Under Russian law, the charge carried a penalty of up to 10 years in prison. In August, Griner was found guilty and sentenced to nine years. She was also ordered to pay 1 million rubles, approximately $16,301.

Griner’s lawyers added that they will see the 32-year-old athlete, who appeared in court via video conference, next week. Blagovolina said that Griner last spoke to her family by telephone one week ago.

The White House called for Griner’s immediate release following Tuesday’s “sham judicial proceeding.”

“The president has demonstrated that he is willing to go to extraordinary lengths and make tough decisions to bring Americans home, as his administration has done successfully from countries around the world,” national security advisor Jake Sullivan wrote in a statement.

Sullivan added that the Biden administration remains in regular touch with the families of wrongfully detained U.S. citizens.

The court’s guilty verdict came as the Biden administration scrambled to secure her release.

A week before the verdict, the Biden administration confirmed it made an offer to the Russian government for the release of Griner and the former U.S. Marine Paul Whelan.

Days before she pleaded guilty last month, Griner wrote a letter to President Joe Biden asking for his direct help with her case.

“I sit here in a Russian prison, alone with my thoughts and without the protection of my wife, family, friends, Olympic jersey, or any accomplishments, I’m terrified I might be here forever,” the professional athlete wrote in a July 5 letter.

“I realize you are dealing with so much, but please don’t forget about me and … other American detainees. Please do all you can to bring us home,” Griner wrote.

After receiving the letter, Biden and Vice President Kamala Harris called the WNBA star’s wife, Cherelle Griner.
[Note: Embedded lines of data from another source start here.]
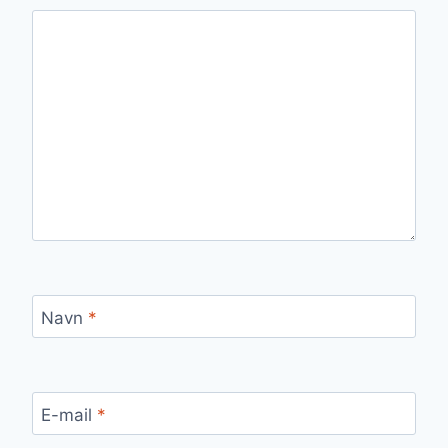
Navn
*
E-mail
*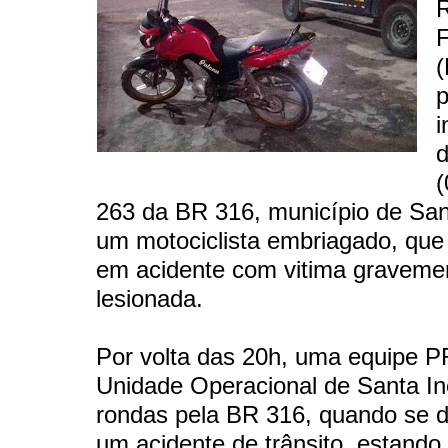
R
F
i
(
263 da BR 316, município de Sa
um motociclista embriagado, que
em acidente com vitima graveme
lesionada.
Por volta das 20h, uma equipe 
Unidade Operacional de Santa In
rondas pela BR 316, quando se 
um acidente de trânsito, estand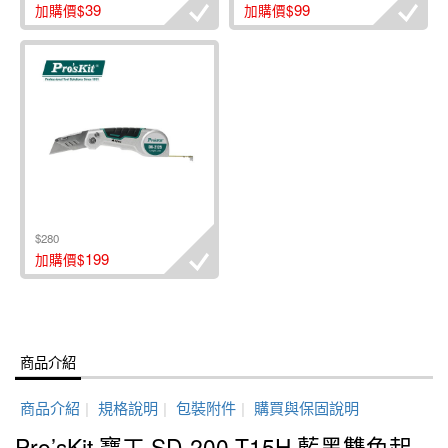
39
99
加購價$
加購價$
$280
199
加購價$
商品介紹
商品介紹
|
規格說明
|
包裝附件
|
購買與保固說明
Pro’sKit 寶工 SD-200-T15H 藍黑雙色起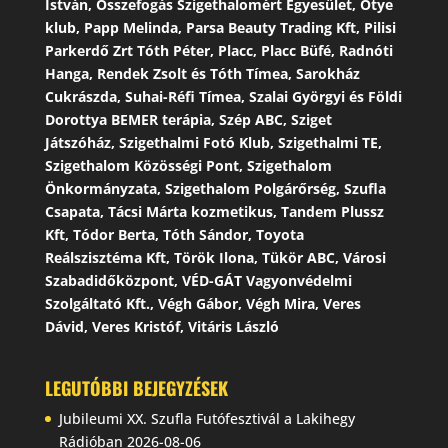
István, Összefogás Szigethalomért Egyesület, Ötye
klub, Papp Melinda, Parsa Beauty Trading Kft, Pilisi
Parkerdő Zrt Tóth Péter, Placc, Placc Büfé, Radnóti
Hanga, Rendek Zsolt és Tóth Tímea, Sarokház
Cukrászda, Suhai-Réfi Tímea, Szalai Györgyi és Földi
Dorottya BEMER terápia, Szép ABC, Sziget
Játszóház, Szigethalmi Fotó Klub, Szigethalmi TE,
Szigethalom Közösségi Pont, Szigethalom
Önkormányzata, Szigethalom Polgárőrség, Szufla
Csapata, Tácsi Márta kozmetikus, Tandem Plussz
Kft, Tódor Berta, Tóth Sándor, Toyota
Reálszisztéma Kft, Török Ilona, Tükör ABC, Városi
Szabadidőközpont, VÉD-GÁT Vagyonvédelmi
Szolgáltató Kft., Végh Gábor, Végh Mira, Veres
Dávid, Veres Kristóf, Vitáris László
LEGUTÓBBI BEJEGYZÉSEK
Jubileumi XX. Szufla Futófesztivál a Lakihegy
Rádióban
2026-08-06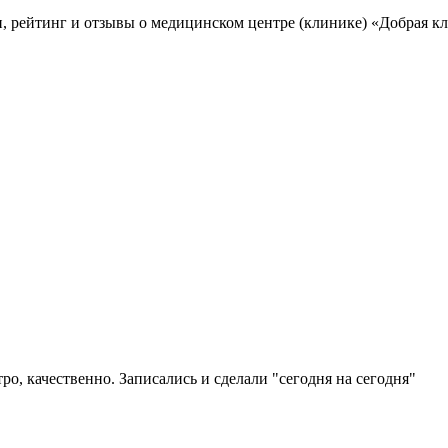
 рейтинг и отзывы о медицинском центре (клинике) «Добрая к
ро, качественно. Записались и сделали "сегодня на сегодня"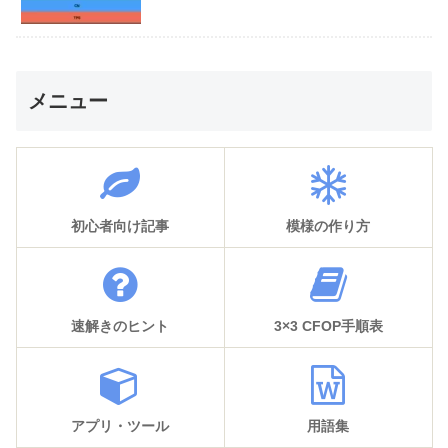
メニュー
初心者向け記事
模様の作り方
速解きのヒント
3×3 CFOP手順表
アプリ・ツール
用語集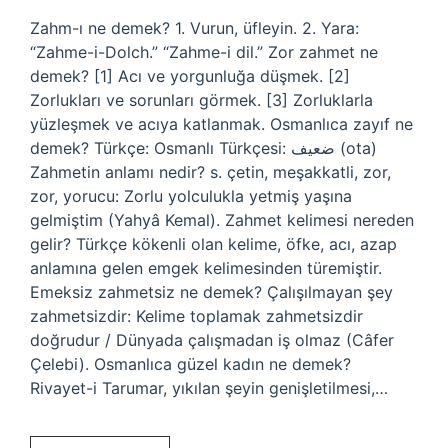
Zahm-ı ne demek? 1. Vurun, üfleyin. 2. Yara:
“Zahme-i-Dolch.” “Zahme-i dil.” Zor zahmet ne
demek? [1] Acı ve yorgunluğa düşmek. [2]
Zorlukları ve sorunları görmek. [3] Zorluklarla
yüzleşmek ve acıya katlanmak. Osmanlıca zayıf ne
demek? Türkçe: Osmanlı Türkçesi: ضعيف‎ (ota)
Zahmetin anlamı nedir? s. çetin, meşakkatli, zor,
zor, yorucu: Zorlu yolculukla yetmiş yaşına
gelmiştim (Yahyâ Kemal). Zahmet kelimesi nereden
gelir? Türkçe kökenli olan kelime, öfke, acı, azap
anlamına gelen emgek kelimesinden türemiştir.
Emeksiz zahmetsiz ne demek? Çalışılmayan şey
zahmetsizdir: Kelime toplamak zahmetsizdir
doğrudur / Dünyada çalışmadan iş olmaz (Câfer
Çelebi). Osmanlıca güzel kadın ne demek?
Rivayet-i Tarumar, yıkılan şeyin genişletilmesi,…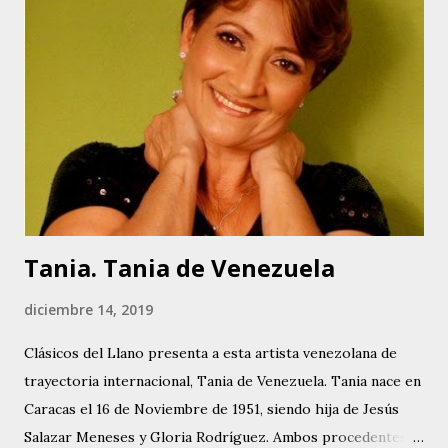
en el ámbito de la música llanera. Entre ellos se puede
contar, Nuestra Casita, Cuéntame, No Vayas A Despedirte,
Ni Un Ruego Más y Muchacho Criollo, original de la
compositora colombiana Mercedes Díaz. Esta última pieza
es la que le da origen a su nombre artístico: Muchacha
Criolla. Actualmente desarrolla un proyecto con su padre,
fundamentalmente versionando otras piezas de la autoría
del Poeta, e in...
Tania. Tania de Venezuela
diciembre 14, 2019
Clásicos del Llano presenta a esta artista venezolana de
trayectoria internacional, Tania de Venezuela. Tania nace en
Caracas el 16 de Noviembre de 1951, siendo hija de Jesús
Salazar Meneses y Gloria Rodríguez. Ambos procedentes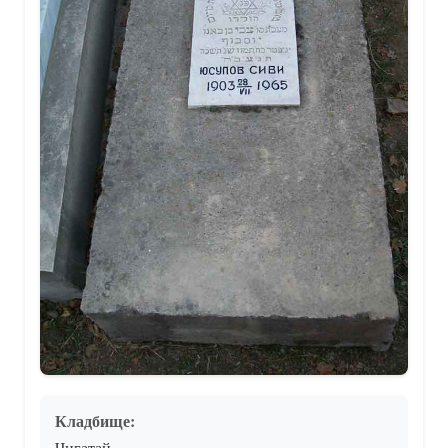
Кладбище:
Чигатай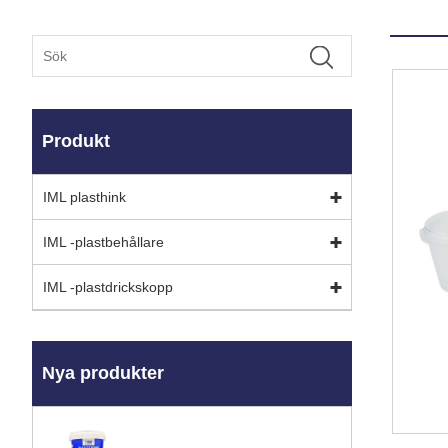
Produkt
IML plasthink
IML -plastbehållare
IML -plastdrickskopp
Nya produkter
Biden also wrote a response to Griner that U.S. diplomats hand-delivered in Moscow.

Biden reassured her wife that he is working to secure Griner’s release as soon as possible, according to a White House readout of the call. He also told Cherelle Griner that he is working to release Whelan, who is serving a 16-year sentence in Russia.

Whelan was arrested in 2018 on charges of acting as a spy for the United States. At the time he was arrested, Whelan was visiting Russia to attend a wedding, according to his brother, David Whelan.

Griner’s arrest and subsequent detention came as the West issued repeated warnings to Russian President Vladimir Putin to draw down the hundreds of thousands of troops staged along Ukraine’s border. In the wake of Russia’s full-scale invasion of its ex-Soviet neighbor, the U.S. and its allies unleashed a slew of punishing sanctions on Moscow and built up a multibillion-dollar war chest for Kyiv.

Two months into the war, Russia agreed to release former U.S. Marine Trevor Reed in a prisoner exchange.

Reed was accused of assaulting a Russian police officer and detained by authorities there in 2019. He was later sentenced to nine years in a Russian prison. Reed and his family have maintained his innocence, and the U.S. government described him as unjustly imprisoned.

For Reed’s release, Biden agreed to free Konstantin Yaroshenko, a Russian pilot serving a 20-year federal prison sentence for conspiracy to smuggle cocaine into the U.S.